## TASK DESCRIPTION
Copy every entry below line for line, without any change, and leave the pictures out of your copy.

## WORKING DATA

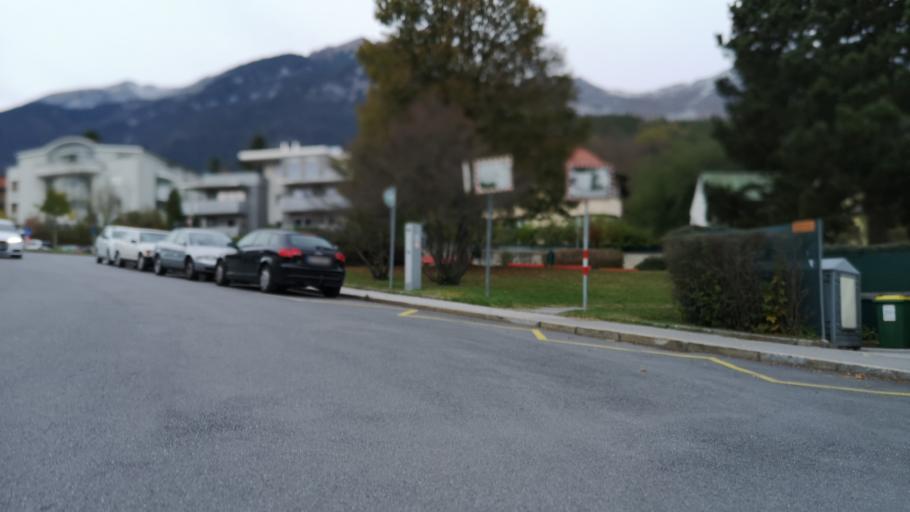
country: AT
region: Tyrol
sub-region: Innsbruck Stadt
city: Innsbruck
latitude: 47.2679
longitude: 11.3730
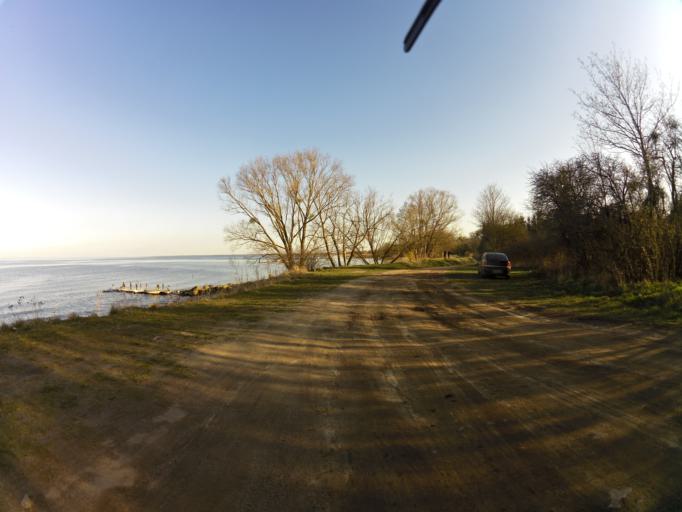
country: PL
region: West Pomeranian Voivodeship
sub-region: Powiat policki
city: Nowe Warpno
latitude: 53.7327
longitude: 14.3321
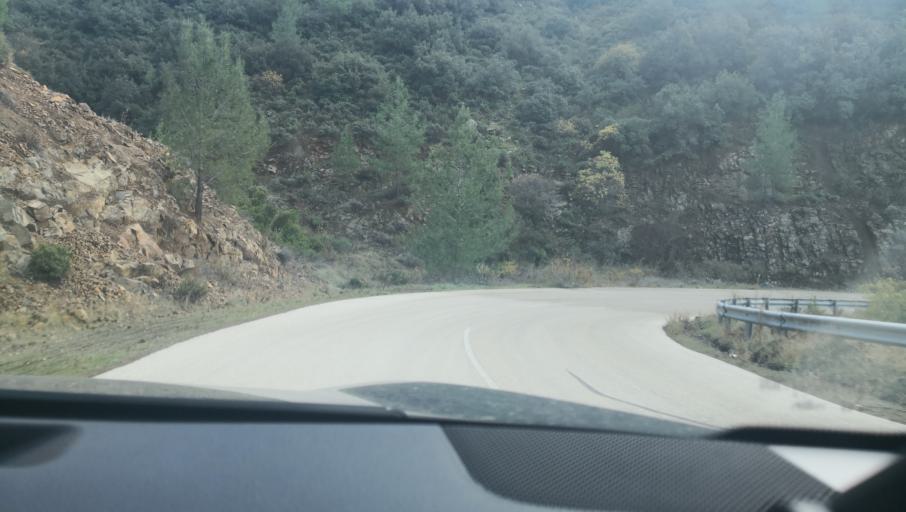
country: CY
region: Lefkosia
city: Lefka
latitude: 35.0535
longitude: 32.7485
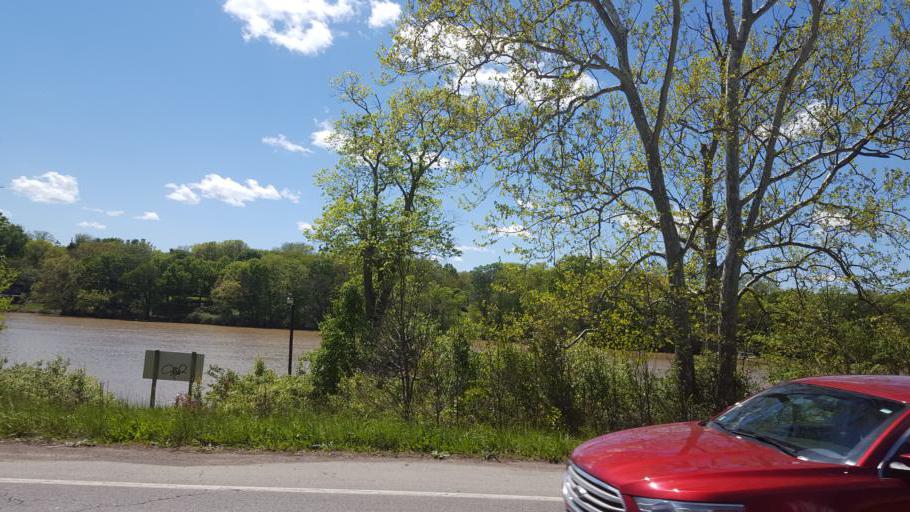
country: US
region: Ohio
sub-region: Franklin County
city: Dublin
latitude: 40.0711
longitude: -83.1065
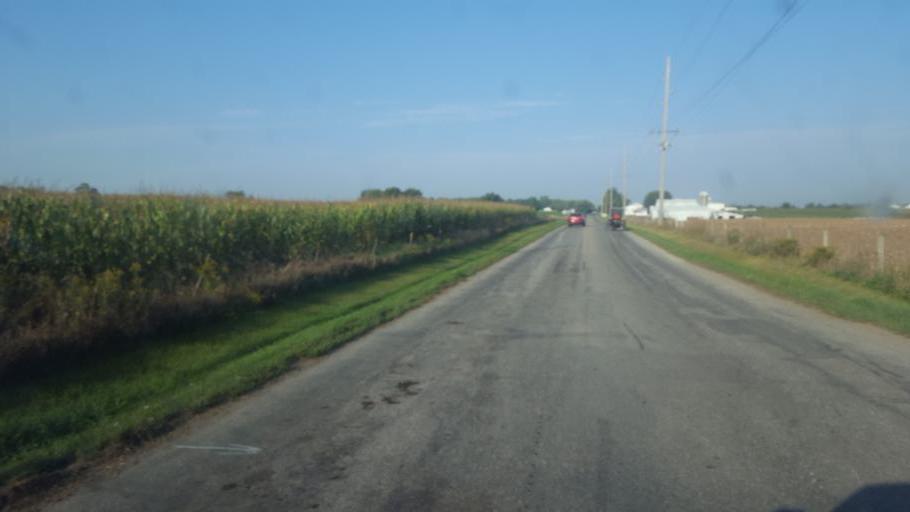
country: US
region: Indiana
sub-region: LaGrange County
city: Topeka
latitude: 41.6767
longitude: -85.5566
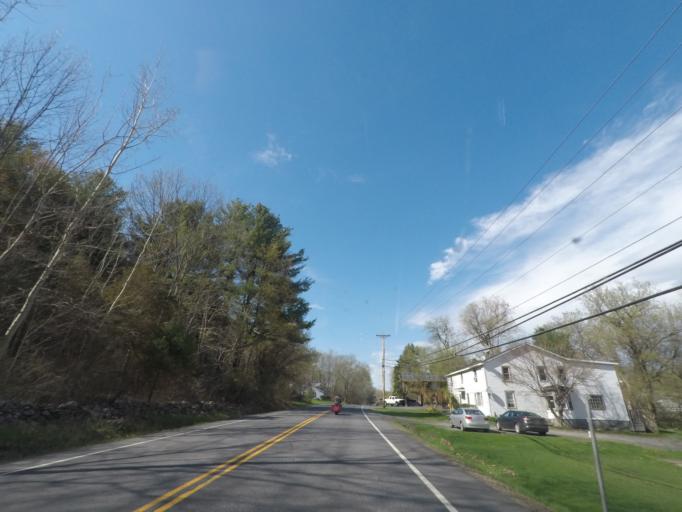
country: US
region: New York
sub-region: Greene County
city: Cairo
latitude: 42.3554
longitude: -74.0486
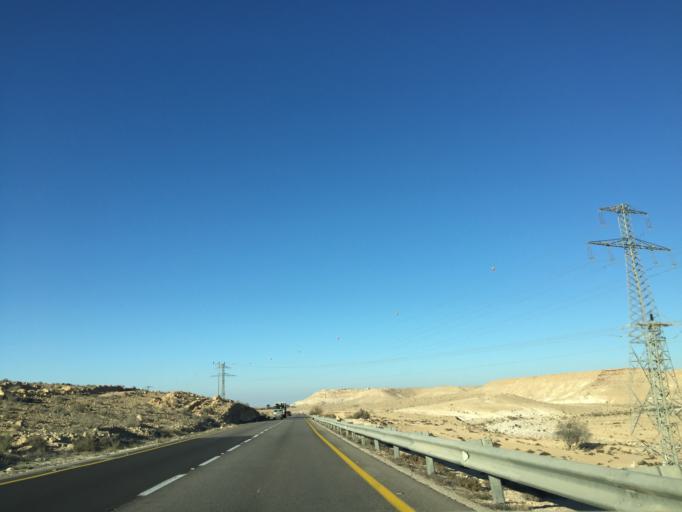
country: IL
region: Southern District
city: Midreshet Ben-Gurion
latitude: 30.7681
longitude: 34.7719
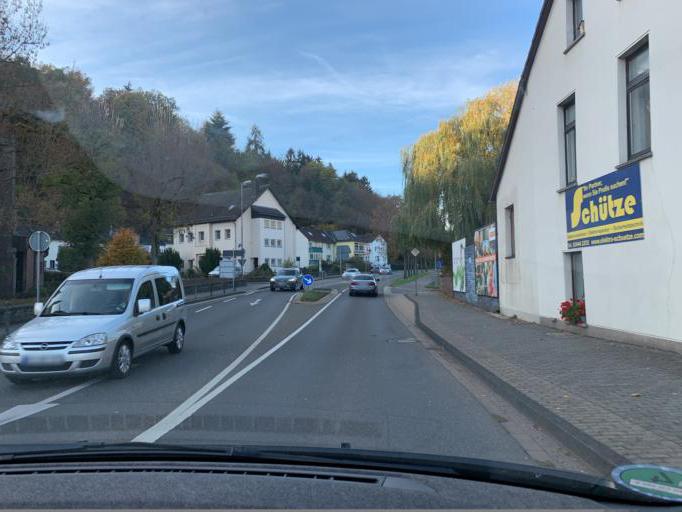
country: DE
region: North Rhine-Westphalia
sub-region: Regierungsbezirk Koln
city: Schleiden
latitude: 50.5719
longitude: 6.4999
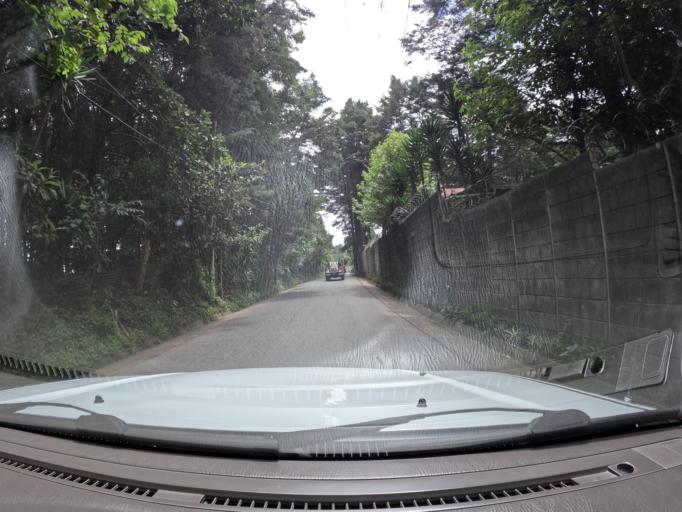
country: GT
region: Guatemala
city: Villa Canales
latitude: 14.4762
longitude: -90.4897
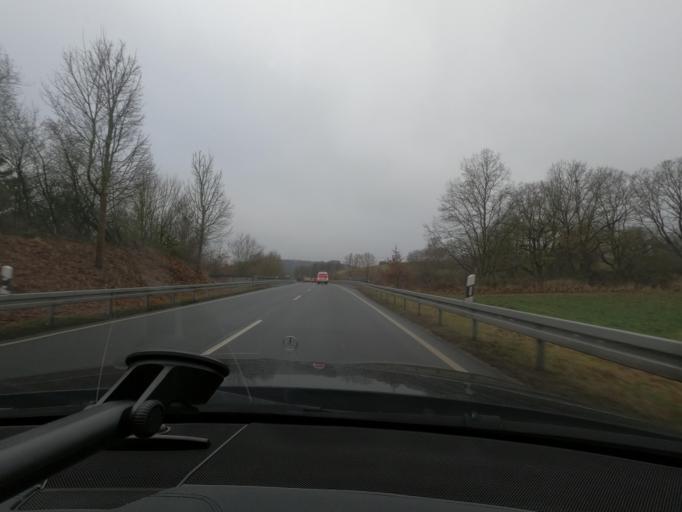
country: DE
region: Hesse
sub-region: Regierungsbezirk Kassel
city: Bad Arolsen
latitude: 51.3927
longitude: 9.0043
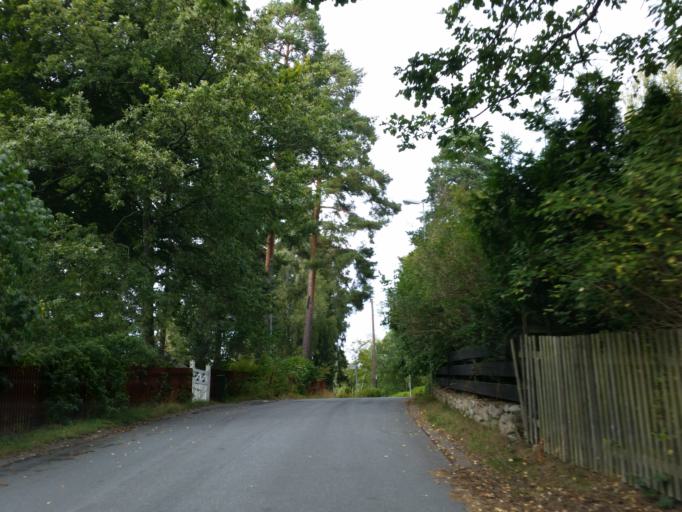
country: SE
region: Stockholm
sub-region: Sollentuna Kommun
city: Sollentuna
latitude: 59.4566
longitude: 17.9301
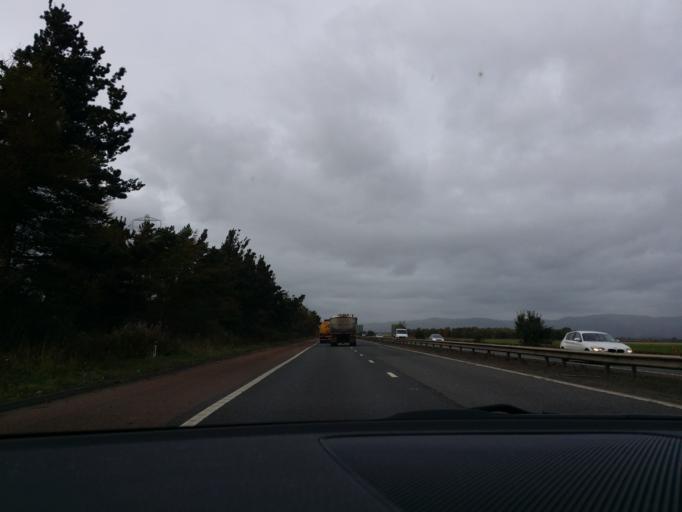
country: GB
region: Scotland
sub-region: Falkirk
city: Airth
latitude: 56.0303
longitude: -3.7642
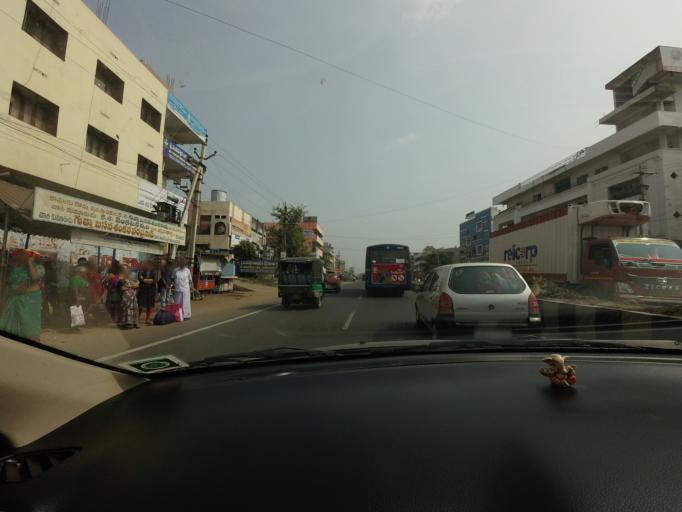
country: IN
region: Andhra Pradesh
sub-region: Krishna
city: Yanamalakuduru
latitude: 16.4838
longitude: 80.6862
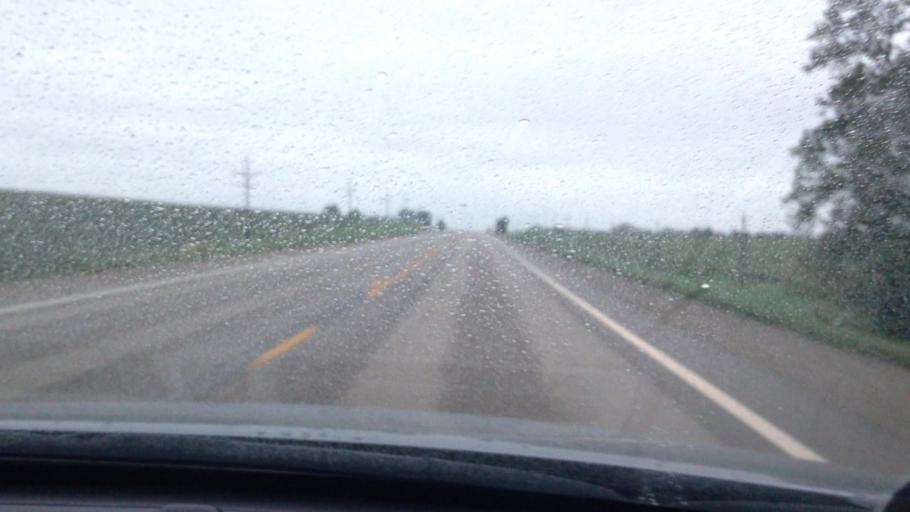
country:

## RESULT BELOW
country: AT
region: Tyrol
sub-region: Innsbruck Stadt
city: Innsbruck
latitude: 47.2679
longitude: 11.3730
country: PL
region: West Pomeranian Voivodeship
sub-region: Powiat policki
city: Nowe Warpno
latitude: 53.7327
longitude: 14.3321
country: CY
region: Lefkosia
city: Lefka
latitude: 35.0535
longitude: 32.7485
country: US
region: Ohio
sub-region: Franklin County
city: Dublin
latitude: 40.0711
longitude: -83.1065
country: US
region: Indiana
sub-region: LaGrange County
city: Topeka
latitude: 41.6767
longitude: -85.5566
country: US
region: New York
sub-region: Greene County
city: Cairo
latitude: 42.3554
longitude: -74.0486
country: IL
region: Southern District
city: Midreshet Ben-Gurion
latitude: 30.7681
longitude: 34.7719
country: DE
region: North Rhine-Westphalia
sub-region: Regierungsbezirk Koln
city: Schleiden
latitude: 50.5719
longitude: 6.4999
country: GT
region: Guatemala
city: Villa Canales
latitude: 14.4762
longitude: -90.4897
country: DE
region: Hesse
sub-region: Regierungsbezirk Kassel
city: Bad Arolsen
latitude: 51.3927
longitude: 9.0043
country: SE
region: Stockholm
sub-region: Sollentuna Kommun
city: Sollentuna
latitude: 59.4566
longitude: 17.9301
country: GB
region: Scotland
sub-region: Falkirk
city: Airth
latitude: 56.0303
longitude: -3.7642
country: IN
region: Andhra Pradesh
sub-region: Krishna
city: Yanamalakuduru
latitude: 16.4838
longitude: 80.6862
country:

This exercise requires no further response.